A mother with her malnourished child in the now sestroyed Zamzam camp for internally displaced people near El Fasher in North Darfur (File photo: Team Zamam)

The fall of El Fasher in late 2025, which was accompanied by mass rape, saw the Saudi Maternity Hospital sustain a brutal attack by the RSF. Approximately 460 people were killed inside, many of them patients.
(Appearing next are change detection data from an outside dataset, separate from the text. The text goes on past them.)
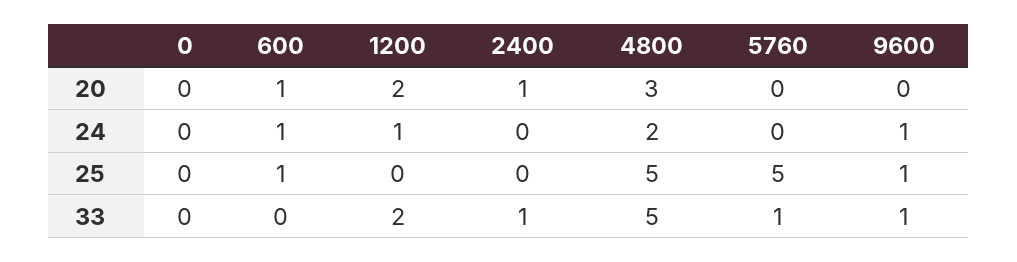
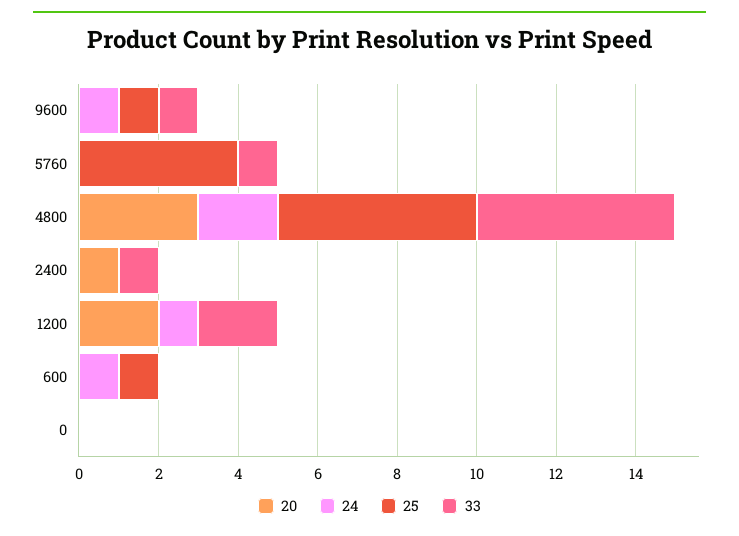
  {
    "20": {
      "0": 0,
-     "600": 1,
+     "600": 0,
      "1200": 2,
      "2400": 1,
      "4800": 3,
      "5760": 0,
      "9600": 0
    },
    "24": {
      "0": 0,
      "600": 1,
      "1200": 1,
      "2400": 0,
      "4800": 2,
      "5760": 0,
      "9600": 1
    },
    "25": {
      "0": 0,
      "600": 1,
      "1200": 0,
      "2400": 0,
      "4800": 5,
-     "5760": 5,
+     "5760": 4,
      "9600": 1
    },
    "33": {
      "0": 0,
      "600": 0,
      "1200": 2,
      "2400": 1,
      "4800": 5,
      "5760": 1,
      "9600": 1
    }
  }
“That was one of the most shocking episodes of the war to date,” Reeves said. “There is a reluctance to come to terms with the reality of rape in Darfur and elsewhere in Sudan with the expansion of the war by the RSF.”

‘No safe place for women and girls in Darfur’

As previously covered by Radio Dabanga, a report entitled There is something I want to tell you…: Surviving the Sexual Violence Crisis in Darfur published in March 2026 by Médecins Sans Frontières / Doctors Without Borders (MSF), documents widespread and systematic sexual violence across roads, fields and displacement camps, both in acute conflict zones and far from front lines. ‘Sexual violence is a defining feature of this conflict — not confined to frontlines, but pervasive across communities… this war is being fought on the backs and bodies of women and girls,’ Ruth Kauffman, MSF, Emergency Health Manager pointed out at the time.

“Given the cultural taboo associated with rape, women are reluctant to report it to the few medical workers present in refugee camps, which can lead to further medical complications of injuries they may have sustained during the rape,” a 2004 Amnesty International report noted.